そうすると、上記七四七〇円は、本件事故と相当因果関係にある損害と認めるのが相当である。
ウ a接骨院 〇円
《証拠省略》によれば、控訴人は、平成一八年九月二五日から平成一九年五月一〇日までa接骨院に通院し、施術を受けたところ、a接骨院における傷病名は「頸部捻挫・腰部捻挫・右下腿部下部挫傷・左下腿部下部挫傷・左手関節捻挫・右前腕部上部挫傷」であったことが認められる。
ところで、d医院の最終受診日が平成一八年九月一九日である(前記ア認定のとおり)ので、a接骨院への通院加療は、本件事故による受傷の治療のためとも考えられる。
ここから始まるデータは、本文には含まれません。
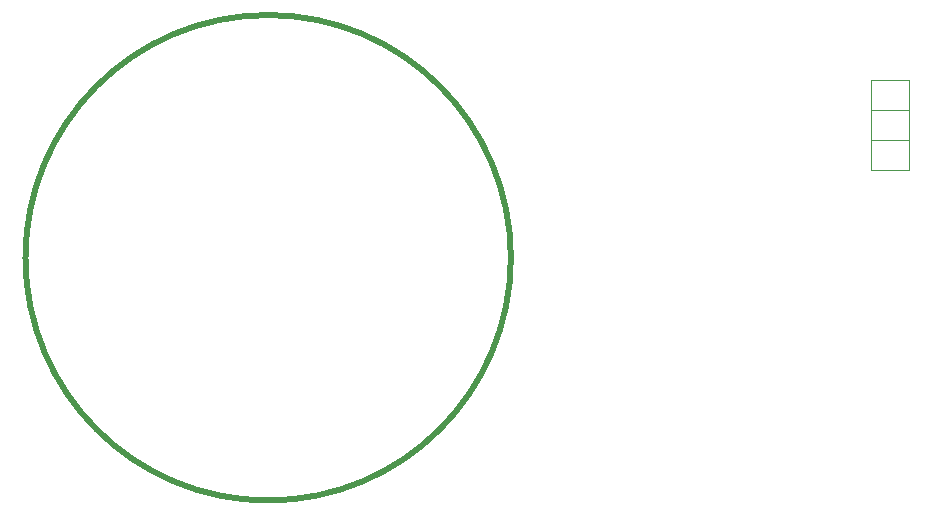
<source format=gbr>
%TF.GenerationSoftware,KiCad,Pcbnew,(6.0.4)*%
%TF.CreationDate,2022-05-17T22:37:59+02:00*%
%TF.ProjectId,battoota,62617474-6f6f-4746-912e-6b696361645f,v1.0.0*%
%TF.SameCoordinates,Original*%
%TF.FileFunction,Other,User*%
%FSLAX46Y46*%
G04 Gerber Fmt 4.6, Leading zero omitted, Abs format (unit mm)*
G04 Created by KiCad (PCBNEW (6.0.4)) date 2022-05-17 22:37:59*
%MOMM*%
%LPD*%
G01*
G04 APERTURE LIST*
%ADD10C,0.050000*%
%ADD11C,0.550000*%
G04 APERTURE END LIST*
D10*
%TO.C,MCU1*%
X157268690Y99892542D02*
X160568690Y99892542D01*
X160568690Y97312542D02*
X157268690Y97312542D01*
X157268690Y94812542D02*
X157268690Y97312542D01*
X160568690Y102392542D02*
X160568690Y99892542D01*
X160568690Y99852542D02*
X157268690Y99852542D01*
X157268690Y97352542D02*
X160568690Y97352542D01*
X157268690Y97352542D02*
X157268690Y99852542D01*
X157268690Y94812542D02*
X160568690Y94812542D01*
X160568690Y102392542D02*
X157268690Y102392542D01*
X157268690Y99892542D02*
X157268690Y102392542D01*
X160568690Y97312542D02*
X160568690Y94812542D01*
X160568690Y99852542D02*
X160568690Y97352542D01*
D11*
%TO.C,REF\u002A\u002A*%
X126820304Y87379126D02*
G75*
G03*
X126820304Y87379126I-20550000J0D01*
G01*
%TD*%
M02*

</source>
しかしながら、d医院における控訴人の加療内容は、上記のとおり消炎鎮痛処理とリハビリというほとんど同じ治療の繰り返しのみで約二か月間が推移していること、d医院が接骨院での加療を指示したり許可を与えたりしたことはないだけでなく、被控訴人加入の任意保険会社の弁護士が控訴人が同医院から無断で転院しても治療費は出せないと忠告しているにもかかわらず、控訴人はこれを押し切ってa接骨院への通院を開始しているし、a接骨院では控訴人は当初は健康保険を利用していたが途中からこれを利用しなくなったこと(乙一)、d医院における傷病名とa接骨院における傷病名は上記認定のとおり頸部捻挫を除いて食い違っていて、後者が大幅に増えていること等を総合すると、a接骨院における治療は、本件事故と相当因果関係にあるものと認めることは困難というほかない。
そうすると、その余の点について判断するまでもなく、a接骨院にかかる治療費は、本件事故と相当因果関係にある損害とは認められない。
(2) 通院慰謝料 五〇万円
前記認定のとおり、控訴人の受傷内容が「頸部捻挫・右足関節捻挫」であり、d医院への通院が約二か月、実通院日数は一九日であること、原則として同医院への通院を通院慰謝料を考慮する際の基準とすべきものではあるが、仮に控訴人が接骨院への通院に関する治療関係費が認められないと分かっていれば、同医院への通院を中止した後には他の病院に通院していた可能性も否定できないと推測されること、その他本件に現れた一切の諸般の事情を総合すると、本件事故と相当因果関係にある通院慰謝料は、五〇万円と認めるのが相当である。
三 損害の小計及び損害の填補
(1) 前記一、二の損害をまとめると、本件事故による損害は、物的損害合計四九一万三二七三円、人的損害合計五八万六六一〇円となる。
(2) 被控訴人が六万七八八〇円を損害(治療費)の内払いとして支払済みであることは争いがないところ、これを上記人的損害から損益相殺すべきであるから、未払いの人的損害は五一万八七三〇円、総損害は五四三万二〇〇三円となる。
四 弁護士費用 五五万円
本件事案の概要、訴訟の経緯や難易、認容額、その他本件に現れた一切の事情を考慮すると、本件事故と相当因果関係のある弁護士費用は、五五万円が相当である。
したがって、被控訴人は控訴人に対して、損害賠償として五九八万二〇〇三円及びこれに対する事故日である平成一八年八月一日から支払済みまで民法所定の年五分の割合による遅延損害金を支払う義務がある。
五 以上によれば、控訴人の被控訴に対する本件請求は、主文第二項掲記の限度において正当としてこれを認容し、その余は棄却すべきである(なお、控訴人は、当審において、控訴の趣旨のとおりに請求を減縮している。)。
よって、上記の結論と異なる原判決を変更することとし、主文のとおり判決する。